Records to use

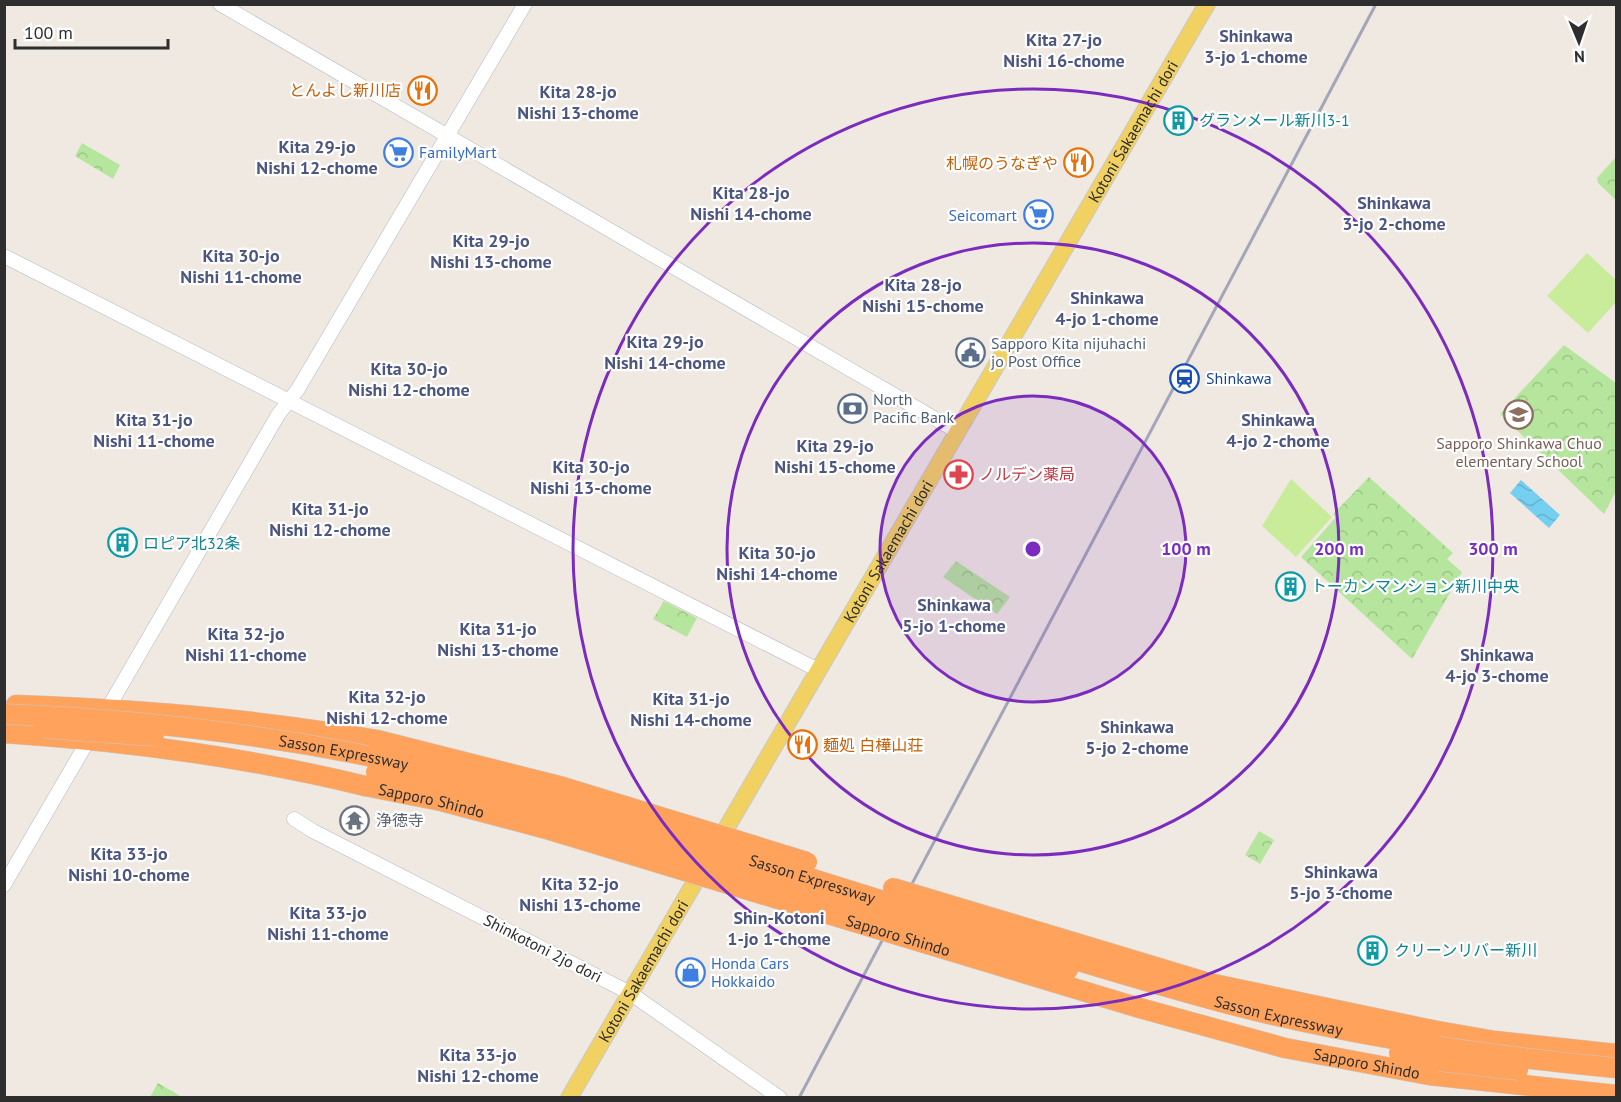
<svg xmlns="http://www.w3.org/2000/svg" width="1621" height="1102" viewBox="0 0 1621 1102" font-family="'PT Sans','Noto Sans JP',sans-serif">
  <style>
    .forest { fill: url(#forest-crowns) }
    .pitch { fill: #c9ec9a }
    .water { fill: url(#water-waves) }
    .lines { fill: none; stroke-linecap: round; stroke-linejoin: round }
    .minor-casing { stroke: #b4b7c1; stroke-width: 15 }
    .major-casing { stroke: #c9c9c9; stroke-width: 18 }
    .highway-casing { stroke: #c9c9c9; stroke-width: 21 }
    .minor { stroke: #fff; stroke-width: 14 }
    .major { stroke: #f2d163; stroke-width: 16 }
    .highway { stroke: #ffa35c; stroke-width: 20 }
    .rail { stroke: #a3a6b8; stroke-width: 3 }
    .highway-bridge-casing { stroke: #c9c9c9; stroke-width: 21; stroke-linecap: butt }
    .highway-bridge { stroke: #ffa35c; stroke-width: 20 }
    .ring { fill: none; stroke: #7b2cbf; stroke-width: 3 }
    .labels { text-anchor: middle; stroke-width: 4.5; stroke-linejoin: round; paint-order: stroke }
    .food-label { font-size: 16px; fill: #c56008; stroke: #fff; text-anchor: end }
    .culture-label { font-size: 16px; fill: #0d838f; stroke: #fff; text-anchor: start }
    .street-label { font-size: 16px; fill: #2e2e2e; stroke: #fff }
    .shop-label { font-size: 16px; fill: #366cbe; stroke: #fff; text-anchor: start }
    .service-label { font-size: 16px; fill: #4e5e75; stroke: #fff; text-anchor: start }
    .transit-label { font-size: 16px; fill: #164399; stroke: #fff; text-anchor: start }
    .education-label { font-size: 16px; fill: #785e54; stroke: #fff }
    .health-label { font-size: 16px; fill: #be3a42; stroke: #fff; text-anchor: start }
    .worship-label { font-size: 16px; fill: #5b616d; stroke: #fff; text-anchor: start }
    .neighbourhood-label { font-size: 18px; font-weight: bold; fill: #4d5680; stroke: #fff }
    .centre { fill: #7b2cbf; stroke: #fff; stroke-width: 3 }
    .ring-label { font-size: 18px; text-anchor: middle; font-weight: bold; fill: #7b2cbf; stroke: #fff; stroke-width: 4.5; stroke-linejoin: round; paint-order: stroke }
  </style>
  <defs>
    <pattern id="forest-crowns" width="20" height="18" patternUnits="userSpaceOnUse" patternTransform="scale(1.5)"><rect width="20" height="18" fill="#b6e59e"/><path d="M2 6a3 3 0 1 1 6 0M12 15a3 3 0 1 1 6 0" fill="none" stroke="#9dc588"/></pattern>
    <pattern id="water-waves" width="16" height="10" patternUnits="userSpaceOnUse" patternTransform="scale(1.5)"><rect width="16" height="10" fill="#75cff0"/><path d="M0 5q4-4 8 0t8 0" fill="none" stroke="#66b2ce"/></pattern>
  </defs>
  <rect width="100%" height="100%" fill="#efe9e1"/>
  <!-- forest -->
  <g class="forest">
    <polygon points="82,143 120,165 113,179 75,156"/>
    <polygon points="1616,157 1616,200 1598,183 1597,178"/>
    <polygon points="1564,345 1616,383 1616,491 1604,514 1500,414"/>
    <polygon points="1369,477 1453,553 1447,559 1462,572 1412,659 1301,557 1336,517 1333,514"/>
    <polygon points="956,561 1010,597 997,614 943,577"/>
    <polygon points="664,601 697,618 687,637 653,619"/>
    <polygon points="1259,831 1274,840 1260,864 1245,855"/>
    <polygon points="158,1083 182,1097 150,1097"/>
  </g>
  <!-- pitch -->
  <g class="pitch">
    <polygon points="1587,253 1616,280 1616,302 1588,333 1547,296"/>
    <polygon points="1291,479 1332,517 1296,557 1262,526"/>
  </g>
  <!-- water -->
  <polygon class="water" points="1521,480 1560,515 1549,528 1510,493"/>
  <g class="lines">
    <defs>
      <g id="minor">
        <polyline points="220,4 958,432"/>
        <polyline points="4,256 818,670"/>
        <polyline points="104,715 278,415 298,389 525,4"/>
        <polyline points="294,819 313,831 630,993 780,1098"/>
        <polyline points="4,885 92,734"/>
      </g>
      <g id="major">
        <path id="s1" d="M569 1098 1207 4"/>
      </g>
      <g id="highway">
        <path d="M16 705C137 709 257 719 377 740"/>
        <path d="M4 733C125 741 247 757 365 786"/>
        <polyline points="1432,1030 1495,1041 1616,1054"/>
        <polyline points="1429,1075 1616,1095"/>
      </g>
    </defs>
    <!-- minor casing -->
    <use href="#minor" class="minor-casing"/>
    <!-- major casing -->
    <use href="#major" class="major-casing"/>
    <!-- highway casing -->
    <use href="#highway" class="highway-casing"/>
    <!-- minor -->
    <use href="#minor" class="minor"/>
    <!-- major -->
    <use href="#major" class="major"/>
    <!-- highway -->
    <use href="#highway" class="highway"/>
    <!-- rail -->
    <polyline class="rail" points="799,1098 1376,4"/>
    <defs>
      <g id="highway-bridge">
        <path id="s2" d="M4 714C157 720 309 739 457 776 707 839 950 927 1199 996 1334 1034 1477 1055 1616 1068"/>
        <polyline points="43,728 154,736"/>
        <polyline points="377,740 563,787 807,862"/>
        <polyline points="376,772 551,815 1068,970"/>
        <path id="s3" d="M365 786 441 801 543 828 1136 1007 1285 1048 1429 1075"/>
        <polyline points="893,888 1209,983 1432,1030"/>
        <polyline points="1399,1053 1430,1060 1518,1070"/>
      </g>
    </defs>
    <!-- highway-bridge casing -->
    <use href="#highway-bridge" class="highway-bridge-casing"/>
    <!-- highway-bridge -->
    <use href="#highway-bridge" class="highway-bridge"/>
  </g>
  <!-- distance rings -->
  <circle cx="1033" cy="549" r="153" fill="#7b2cbf" fill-opacity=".12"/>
  <g class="ring">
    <circle cx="1033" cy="549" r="153"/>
    <circle cx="1033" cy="549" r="306"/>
    <circle cx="1033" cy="549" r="460"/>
  </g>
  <!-- icons -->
  <defs>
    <symbol id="restaurant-ring" viewBox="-11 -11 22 22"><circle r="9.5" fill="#fff" stroke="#e8710a" stroke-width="1.5"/><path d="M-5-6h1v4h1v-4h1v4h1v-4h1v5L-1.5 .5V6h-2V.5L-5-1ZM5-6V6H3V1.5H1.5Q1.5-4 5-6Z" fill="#e8710a"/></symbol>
    <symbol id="building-ring" viewBox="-11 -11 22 22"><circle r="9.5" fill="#fff" stroke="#0f9aa8" stroke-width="1.5"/><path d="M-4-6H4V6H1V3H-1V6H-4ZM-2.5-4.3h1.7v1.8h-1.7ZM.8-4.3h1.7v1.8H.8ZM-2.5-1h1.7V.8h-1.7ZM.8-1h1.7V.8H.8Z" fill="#0f9aa8"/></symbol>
    <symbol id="supermarket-ring" viewBox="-11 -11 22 22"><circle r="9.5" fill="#fff" stroke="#3f7fe0" stroke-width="1.5"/><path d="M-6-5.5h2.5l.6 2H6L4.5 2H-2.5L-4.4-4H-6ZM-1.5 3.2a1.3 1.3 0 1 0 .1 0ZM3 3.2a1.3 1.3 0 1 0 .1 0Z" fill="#3f7fe0"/></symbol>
    <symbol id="civic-ring" viewBox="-11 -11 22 22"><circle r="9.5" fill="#fff" stroke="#5c6f8a" stroke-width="1.5"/><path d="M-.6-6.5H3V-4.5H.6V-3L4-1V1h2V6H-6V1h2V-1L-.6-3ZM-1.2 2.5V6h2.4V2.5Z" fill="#5c6f8a"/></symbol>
    <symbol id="station-ring" viewBox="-11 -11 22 22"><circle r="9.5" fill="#fff" stroke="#1a4fb4" stroke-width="1.5"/><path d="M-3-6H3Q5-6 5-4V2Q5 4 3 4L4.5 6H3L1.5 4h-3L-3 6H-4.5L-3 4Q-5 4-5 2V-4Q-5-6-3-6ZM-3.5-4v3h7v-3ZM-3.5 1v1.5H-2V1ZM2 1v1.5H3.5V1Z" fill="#1a4fb4"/></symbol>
    <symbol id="bank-ring" viewBox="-11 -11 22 22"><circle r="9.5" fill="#fff" stroke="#5c6f8a" stroke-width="1.5"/><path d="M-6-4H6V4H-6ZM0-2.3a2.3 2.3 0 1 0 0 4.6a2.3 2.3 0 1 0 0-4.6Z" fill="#5c6f8a"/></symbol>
    <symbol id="school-ring" viewBox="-11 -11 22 22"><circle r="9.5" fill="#fff" stroke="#8d6e63" stroke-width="1.5"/><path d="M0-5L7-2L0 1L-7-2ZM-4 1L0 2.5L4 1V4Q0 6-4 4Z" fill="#8d6e63"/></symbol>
    <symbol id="pharmacy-ring" viewBox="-11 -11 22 22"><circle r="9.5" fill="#fff" stroke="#e0444e" stroke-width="1.5"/><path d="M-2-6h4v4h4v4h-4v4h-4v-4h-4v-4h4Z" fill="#e0444e"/></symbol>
    <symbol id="temple-ring" viewBox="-11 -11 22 22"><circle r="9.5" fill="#fff" stroke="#6b7280" stroke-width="1.5"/><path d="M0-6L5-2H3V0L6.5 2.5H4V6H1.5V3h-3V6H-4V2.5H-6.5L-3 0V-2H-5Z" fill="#6b7280"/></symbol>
    <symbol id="shop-ring" viewBox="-11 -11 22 22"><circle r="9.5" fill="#fff" stroke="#3f7fe0" stroke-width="1.5"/><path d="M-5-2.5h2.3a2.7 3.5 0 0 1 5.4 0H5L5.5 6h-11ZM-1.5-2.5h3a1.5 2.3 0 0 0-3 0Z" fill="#3f7fe0"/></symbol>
  </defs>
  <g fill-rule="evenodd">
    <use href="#restaurant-ring" x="406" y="74" width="33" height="33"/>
    <use href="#building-ring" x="1162" y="104" width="33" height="33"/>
    <use href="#supermarket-ring" x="382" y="136" width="33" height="33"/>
    <use href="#restaurant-ring" x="1062" y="146" width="33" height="33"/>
    <use href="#supermarket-ring" x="1022" y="198" width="33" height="33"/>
    <use href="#civic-ring" x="954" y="336" width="33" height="33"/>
    <use href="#station-ring" x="1168" y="362" width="33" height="33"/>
    <use href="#bank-ring" x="836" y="392" width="33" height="33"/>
    <use href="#school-ring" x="1502" y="398" width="33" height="33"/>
    <use href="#pharmacy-ring" x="942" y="458" width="33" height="33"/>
    <use href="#building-ring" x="106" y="526" width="33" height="33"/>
    <use href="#building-ring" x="1274" y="570" width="33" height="33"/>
    <use href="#restaurant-ring" x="786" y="728" width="33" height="33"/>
    <use href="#temple-ring" x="338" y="804" width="33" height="33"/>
    <use href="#building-ring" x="1356" y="934" width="33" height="33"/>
    <use href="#shop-ring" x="674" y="956" width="33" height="33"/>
  </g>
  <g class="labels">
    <!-- food labels -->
    <g class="food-label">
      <text x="401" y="96">とんよし新川店</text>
      <text x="1058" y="169">札幌のうなぎや</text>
      <text x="823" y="751" text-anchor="start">麺処 白樺山荘</text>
    </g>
    <!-- culture labels -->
    <g class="culture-label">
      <text x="1199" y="126">グランメール新川3-1</text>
      <text x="143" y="549">ロピア北32条</text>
      <text x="1311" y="592">トーカンマンション新川中央</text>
      <text x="1394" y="956">クリーンリバー新川</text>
    </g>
    <!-- street labels -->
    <g class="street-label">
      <text dy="6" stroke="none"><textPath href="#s1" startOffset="1119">Kotoni Sakaemachi dori</textPath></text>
      <text dy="6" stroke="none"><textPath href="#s1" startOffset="633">Kotoni Sakaemachi dori</textPath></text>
      <text dy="6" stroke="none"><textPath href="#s2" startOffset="342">Sasson Expressway</textPath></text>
      <text dy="6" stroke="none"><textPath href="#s3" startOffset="68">Sapporo Shindo</textPath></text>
      <text dy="6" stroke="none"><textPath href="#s2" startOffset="828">Sasson Expressway</textPath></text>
      <text dy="6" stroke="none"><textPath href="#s3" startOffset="554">Sapporo Shindo</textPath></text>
      <text transform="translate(543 948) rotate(27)" y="6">Shinkotoni 2jo dori</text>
      <text dy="6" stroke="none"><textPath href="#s1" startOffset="147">Kotoni Sakaemachi dori</textPath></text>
      <text dy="6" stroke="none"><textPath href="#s2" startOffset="1314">Sasson Expressway</textPath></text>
      <text dy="6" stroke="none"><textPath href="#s3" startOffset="1040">Sapporo Shindo</textPath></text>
    </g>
    <!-- shop labels -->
    <g class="shop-label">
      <text x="419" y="158">FamilyMart</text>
      <text x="1017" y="221" text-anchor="end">Seicomart</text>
      <text x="711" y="969">Honda Cars<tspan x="711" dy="18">Hokkaido</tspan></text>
    </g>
    <!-- service labels -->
    <g class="service-label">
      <text x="991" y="349">Sapporo Kita nijuhachi<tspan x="991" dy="18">jo Post Office</tspan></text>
      <text x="873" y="405">North<tspan x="873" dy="18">Pacific Bank</tspan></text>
    </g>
    <!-- transit labels -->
    <g class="transit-label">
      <text x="1206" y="384">Shinkawa</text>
    </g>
    <!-- education labels -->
    <g class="education-label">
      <text x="1519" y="449">Sapporo Shinkawa Chuo<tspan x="1519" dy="18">elementary School</tspan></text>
    </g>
    <!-- health labels -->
    <g class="health-label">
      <text x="979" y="480">ノルデン薬局</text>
    </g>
    <!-- worship labels -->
    <g class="worship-label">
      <text x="376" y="826">浄徳寺</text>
    </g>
    <!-- neighbourhood labels -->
    <g class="neighbourhood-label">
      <text x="1256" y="42">Shinkawa<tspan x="1256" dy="21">3-jo 1-chome</tspan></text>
      <text x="1064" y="46">Kita 27-jo<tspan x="1064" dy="21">Nishi 16-chome</tspan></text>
      <text x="578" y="98">Kita 28-jo<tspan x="578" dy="21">Nishi 13-chome</tspan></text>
      <text x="317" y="153">Kita 29-jo<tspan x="317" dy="21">Nishi 12-chome</tspan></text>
      <text x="751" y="199">Kita 28-jo<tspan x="751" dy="21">Nishi 14-chome</tspan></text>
      <text x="1394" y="209">Shinkawa<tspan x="1394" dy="21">3-jo 2-chome</tspan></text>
      <text x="491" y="247">Kita 29-jo<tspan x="491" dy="21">Nishi 13-chome</tspan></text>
      <text x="241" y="262">Kita 30-jo<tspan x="241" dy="21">Nishi 11-chome</tspan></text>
      <text x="923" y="291">Kita 28-jo<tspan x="923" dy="21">Nishi 15-chome</tspan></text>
      <text x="1107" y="304">Shinkawa<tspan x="1107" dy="21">4-jo 1-chome</tspan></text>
      <text x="665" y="348">Kita 29-jo<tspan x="665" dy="21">Nishi 14-chome</tspan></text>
      <text x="409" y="375">Kita 30-jo<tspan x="409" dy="21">Nishi 12-chome</tspan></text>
      <text x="154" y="426">Kita 31-jo<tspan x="154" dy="21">Nishi 11-chome</tspan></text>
      <text x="1278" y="426">Shinkawa<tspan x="1278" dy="21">4-jo 2-chome</tspan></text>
      <text x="835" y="452">Kita 29-jo<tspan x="835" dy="21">Nishi 15-chome</tspan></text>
      <text x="591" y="473">Kita 30-jo<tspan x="591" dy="21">Nishi 13-chome</tspan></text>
      <text x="330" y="515">Kita 31-jo<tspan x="330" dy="21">Nishi 12-chome</tspan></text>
      <text x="777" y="559">Kita 30-jo<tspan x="777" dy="21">Nishi 14-chome</tspan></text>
      <text x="954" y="611">Shinkawa<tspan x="954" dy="21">5-jo 1-chome</tspan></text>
      <text x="498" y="635">Kita 31-jo<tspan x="498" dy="21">Nishi 13-chome</tspan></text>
      <text x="246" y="640">Kita 32-jo<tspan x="246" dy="21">Nishi 11-chome</tspan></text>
      <text x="1497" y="661">Shinkawa<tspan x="1497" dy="21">4-jo 3-chome</tspan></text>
      <text x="387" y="703">Kita 32-jo<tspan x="387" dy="21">Nishi 12-chome</tspan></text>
      <text x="691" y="705">Kita 31-jo<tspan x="691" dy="21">Nishi 14-chome</tspan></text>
      <text x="1137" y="733">Shinkawa<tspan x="1137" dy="21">5-jo 2-chome</tspan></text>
      <text x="129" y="860">Kita 33-jo<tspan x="129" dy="21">Nishi 10-chome</tspan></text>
      <text x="1341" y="878">Shinkawa<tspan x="1341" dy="21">5-jo 3-chome</tspan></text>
      <text x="580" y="890">Kita 32-jo<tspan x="580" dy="21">Nishi 13-chome</tspan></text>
      <text x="328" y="919">Kita 33-jo<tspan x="328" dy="21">Nishi 11-chome</tspan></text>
      <text x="779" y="924">Shin-Kotoni<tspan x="779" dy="21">1-jo 1-chome</tspan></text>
      <text x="478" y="1061">Kita 33-jo<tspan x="478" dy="21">Nishi 12-chome</tspan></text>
    </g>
  </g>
  <circle cx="1033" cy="549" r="9" class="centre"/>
  <g class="ring-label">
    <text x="1186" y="555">100 m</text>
    <text x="1339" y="555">200 m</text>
    <text x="1493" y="555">300 m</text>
  </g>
  <!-- border -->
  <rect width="1621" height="1102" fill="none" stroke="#2e2e2e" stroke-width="12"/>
  <!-- north arrow -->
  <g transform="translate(1579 42) rotate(178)" stroke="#ffffff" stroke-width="4.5" paint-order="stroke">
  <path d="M0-4.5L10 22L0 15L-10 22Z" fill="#2e2e2e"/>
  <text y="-9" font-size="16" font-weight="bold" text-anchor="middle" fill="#2e2e2e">N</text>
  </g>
  <!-- scale -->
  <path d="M15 39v9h153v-9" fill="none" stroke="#2e2e2e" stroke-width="3"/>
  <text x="24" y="39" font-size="18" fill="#2e2e2e" stroke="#ffffff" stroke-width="4.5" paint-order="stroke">100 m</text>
</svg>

The task
Show every line of the entries above where the word "lines" occurs.

Answer to the problem
    .lines { fill: none; stroke-linecap: round; stroke-linejoin: round }
  <g class="lines">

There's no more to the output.